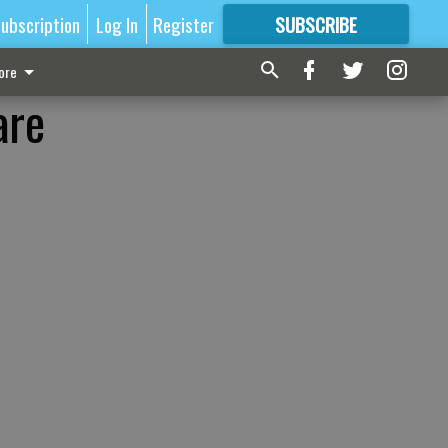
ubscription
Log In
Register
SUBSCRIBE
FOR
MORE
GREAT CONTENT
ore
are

____________

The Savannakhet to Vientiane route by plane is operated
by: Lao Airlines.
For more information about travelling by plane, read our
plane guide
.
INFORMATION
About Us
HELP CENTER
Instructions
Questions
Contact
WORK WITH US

____________

*What the exercise asks*
Find how many lines in the material above hold the word "plane", then reply with only that figure.

*Answer*
3